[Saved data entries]
[Start of Attachment]
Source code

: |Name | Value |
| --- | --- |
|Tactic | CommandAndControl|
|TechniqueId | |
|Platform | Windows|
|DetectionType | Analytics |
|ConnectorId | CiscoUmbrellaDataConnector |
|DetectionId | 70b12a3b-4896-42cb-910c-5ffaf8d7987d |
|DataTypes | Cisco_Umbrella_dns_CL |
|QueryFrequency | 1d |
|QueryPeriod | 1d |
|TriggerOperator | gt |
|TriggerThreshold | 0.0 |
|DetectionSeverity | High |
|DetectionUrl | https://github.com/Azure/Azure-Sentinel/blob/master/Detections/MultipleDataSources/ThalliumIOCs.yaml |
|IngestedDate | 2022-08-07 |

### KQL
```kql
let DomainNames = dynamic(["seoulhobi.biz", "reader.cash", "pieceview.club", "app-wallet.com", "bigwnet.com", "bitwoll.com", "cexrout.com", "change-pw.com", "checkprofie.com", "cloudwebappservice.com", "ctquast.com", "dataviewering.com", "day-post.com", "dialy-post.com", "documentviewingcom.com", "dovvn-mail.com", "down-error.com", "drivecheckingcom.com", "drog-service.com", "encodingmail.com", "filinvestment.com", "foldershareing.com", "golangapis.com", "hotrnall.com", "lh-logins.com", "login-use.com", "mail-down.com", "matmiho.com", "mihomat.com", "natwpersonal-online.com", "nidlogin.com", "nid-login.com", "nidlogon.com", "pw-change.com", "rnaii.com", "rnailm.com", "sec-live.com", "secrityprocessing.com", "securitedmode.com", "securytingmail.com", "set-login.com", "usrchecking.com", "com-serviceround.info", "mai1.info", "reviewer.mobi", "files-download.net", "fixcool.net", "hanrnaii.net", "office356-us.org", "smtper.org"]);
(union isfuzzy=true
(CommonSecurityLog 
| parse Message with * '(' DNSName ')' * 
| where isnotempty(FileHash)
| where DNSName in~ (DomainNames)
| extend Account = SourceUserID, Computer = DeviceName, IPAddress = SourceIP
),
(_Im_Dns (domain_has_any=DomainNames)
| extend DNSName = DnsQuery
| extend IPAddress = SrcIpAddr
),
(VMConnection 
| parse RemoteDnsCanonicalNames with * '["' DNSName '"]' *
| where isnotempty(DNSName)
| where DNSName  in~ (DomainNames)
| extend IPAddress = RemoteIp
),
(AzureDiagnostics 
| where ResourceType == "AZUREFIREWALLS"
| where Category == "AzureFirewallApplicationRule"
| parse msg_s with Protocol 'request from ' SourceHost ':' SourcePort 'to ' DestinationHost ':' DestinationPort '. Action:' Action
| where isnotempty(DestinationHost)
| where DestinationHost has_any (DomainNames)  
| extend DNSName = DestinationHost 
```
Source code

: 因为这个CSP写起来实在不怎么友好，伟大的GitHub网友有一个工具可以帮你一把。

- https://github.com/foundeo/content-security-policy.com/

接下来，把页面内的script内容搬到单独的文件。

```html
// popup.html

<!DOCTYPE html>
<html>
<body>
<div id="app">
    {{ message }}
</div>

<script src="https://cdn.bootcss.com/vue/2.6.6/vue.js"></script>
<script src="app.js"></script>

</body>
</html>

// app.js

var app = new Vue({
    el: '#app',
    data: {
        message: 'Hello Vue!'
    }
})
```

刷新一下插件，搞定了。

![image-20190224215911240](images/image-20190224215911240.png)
[End of Attachment]
Work out how many lines of the data include the word "DestinationHost". Then write only that number.

RESPONSE TO THE TASK: 4